Drunken driving crackdown planned for Thanksgiving

Nov. 17, 2010

New Year's Eve, Fourth of July and St. Patrick's Day are all big drinking holidays. But one of the largest celebrations involving alcohol use happens the night before Thanksgiving.

College students head home and often hit the bars or gather for parties. Family members in town for a visit are kicking off their holiday celebrations.

But when they hit the road after partying, that's when the problems start and a happy homecoming becomes a tragedy.

"Go have a good time, just don't drive," said Wauwatosa Police Department Lt. Tim Sharpee, who wants people to arrange for a designated driver, bus or taxi to get home.

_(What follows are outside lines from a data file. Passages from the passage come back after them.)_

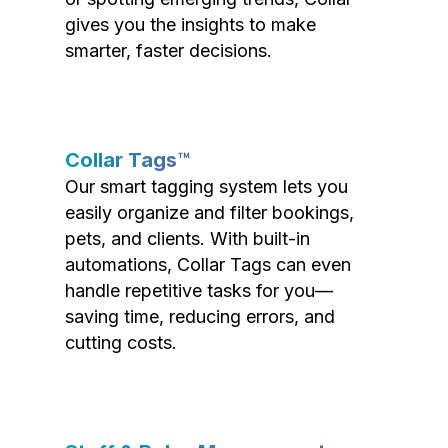
gives you the insights to make
smarter, faster decisions.
Collar Tags™
Our smart tagging system lets you
easily organize and filter bookings,
pets, and clients. With built-in
automations, Collar Tags can even
handle repetitive tasks for you—
saving time, reducing errors, and
cutting costs.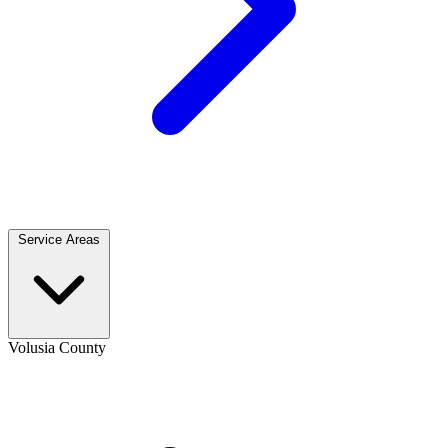
Service Areas
Volusia County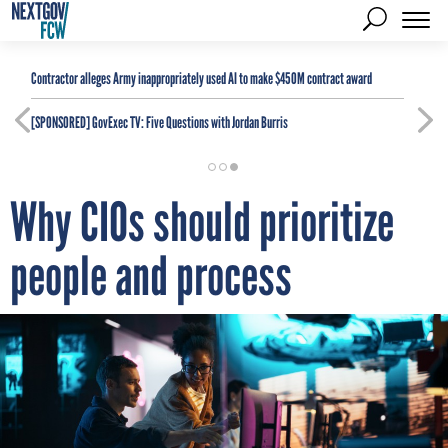
Contractor alleges Army inappropriately used AI to make $450M contract award
[SPONSORED]
GovExec TV: Five Questions with Jordan Burris
Why CIOs should prioritize
people and process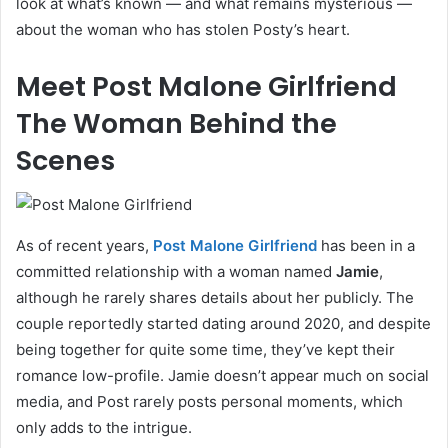
look at what’s known — and what remains mysterious —
about the woman who has stolen Posty’s heart.
Meet Post Malone Girlfriend
The Woman Behind the
Scenes
As of recent years,
Post Malone Girlfriend
has been in a
committed relationship with a woman named
Jamie
,
although he rarely shares details about her publicly. The
couple reportedly started dating around 2020, and despite
being together for quite some time, they’ve kept their
romance low-profile. Jamie doesn’t appear much on social
media, and Post rarely posts personal moments, which
only adds to the intrigue.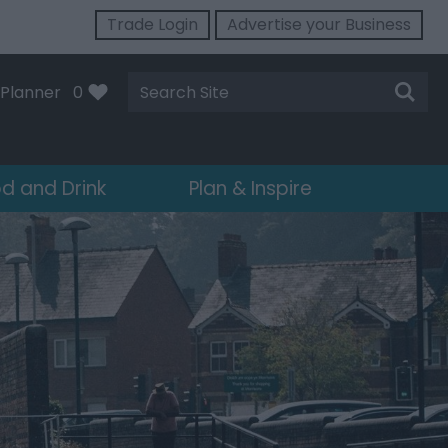
Trade Login
Advertise your Business
Site
Planner
0
Search
d and Drink
Plan & Inspire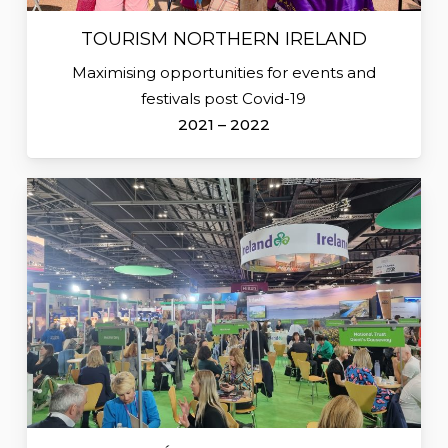
TOURISM NORTHERN IRELAND
Maximising opportunities for events and
festivals post Covid-19
2021 – 2022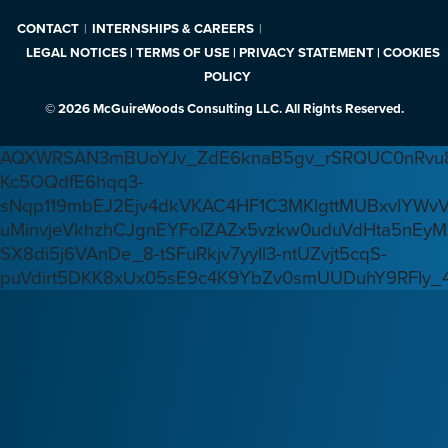
CONTACT
INTERNSHIPS & CAREERS
LEGAL NOTICES | TERMS OF USE | PRIVACY STATEMENT | COOKIES
POLICY
© 2026 McGuireWoods Consulting LLC. All Rights Reserved.
AQXWRSAN3mBUoYJv_ZdE6knaB5gv_rSRQUC0nRvu8
Kc5OQdfE6hqq3-
sNqp119mbEJ2Ejv4dkVKAC4HF1C3MKlgttMUBxvlYWv
uMinvjeVkhzhCJgnEYFoIZAZx5vzkw0uduVdHta5nEyM
SX8di5j6VAnDe_8-tSFuRkjv7yyIl3-ntUZvjt5cqS-
puVdirt5DKK8xUx05sE9c4K9YbZv0smUUDuhY9RFIy_4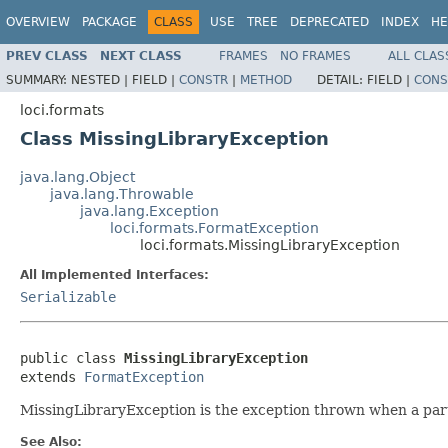
OVERVIEW
PACKAGE
CLASS
USE
TREE
DEPRECATED
INDEX
HE
PREV CLASS
NEXT CLASS
FRAMES
NO FRAMES
ALL CLAS
SUMMARY:
NESTED |
FIELD |
CONSTR
|
METHOD
DETAIL:
FIELD |
CONS
loci.formats
Class MissingLibraryException
java.lang.Object
java.lang.Throwable
java.lang.Exception
loci.formats.FormatException
loci.formats.MissingLibraryException
All Implemented Interfaces:
Serializable
public class 
MissingLibraryException
extends 
FormatException
MissingLibraryException is the exception thrown when a parti
See Also: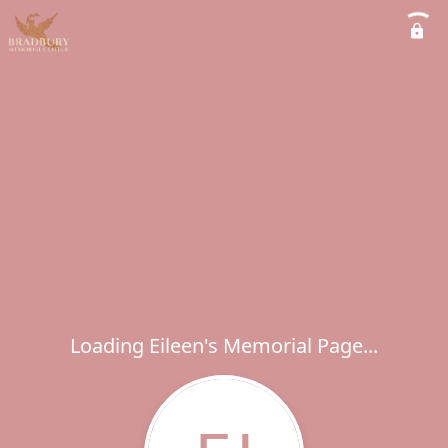
Loading Eileen's Memorial Page...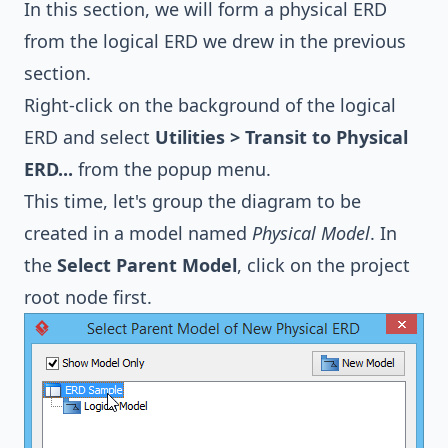
In this section, we will form a physical ERD
from the logical ERD we drew in the previous
section.
Right-click on the background of the logical
ERD and select
Utilities > Transit to Physical
ERD...
from the popup menu.
This time, let's group the diagram to be
created in a model named
Physical Model
. In
the
Select Parent Model
, click on the project
root node first.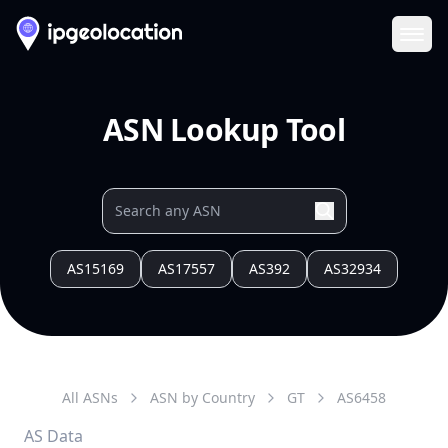
Ope
ASN Lookup Tool
AS15169
AS17557
AS392
AS32934
All ASNs
ASN by Country
GT
AS
6458
AS Data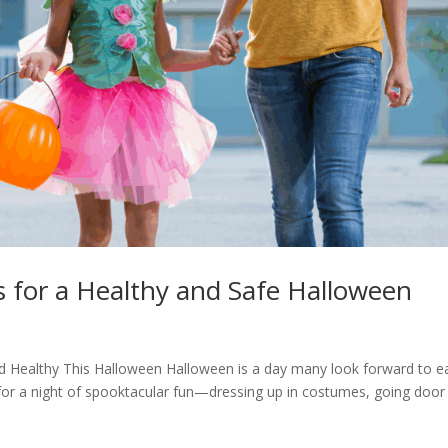
ps for a Healthy and Safe Halloween
d Healthy This Halloween Halloween is a day many look forward to e
for a night of spooktacular fun—dressing up in costumes, going door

Those who do get behind the wheel intoxicated will get caught, he said. The Southeast Wisconsin Multi-Jurisdictional Drunk Driving Task Force will be out from 8 p.m. Nov. 25 to 4 a.m. Nov. 26 looking for impaired drivers.

In addition to the Milwaukee County Sheriff's Office and numerous suburban police departments in the task force, other law enforcement agencies, primarily to the west, are getting involved on this one. Hartland, Waukesha, Delafield, Pewaukee and Jefferson County have all pledged support. Brown County in northeast Wisconsin will also hold its own targeted enforcement that night.

"We're starting to branch out to other parts of the state," Sharpee said. "We really want to have from Milwaukee to Madison covered."

In the Wauwatosa area, all the interstates, highways and major roadways will be patrolled.

In recent months, there have been several people killed by drunken drivers around the state. Letting people know the police mean business could help prevent further alcohol-related deaths, Sharpee said.

"We really want people to know this is what we're doing, so they plan ahead and make this holiday a safe one," he added.

Since the creation of the task force, 1,166 drunken drivers have been removed from southeast Wisconsin roadways. There likely will be a deployment during the Christmas season and New Year's Eve. Typically, the task force operates twice per month, but a bump in grant dollars to each of the participating agencies could mean more frequent deployments in 2011.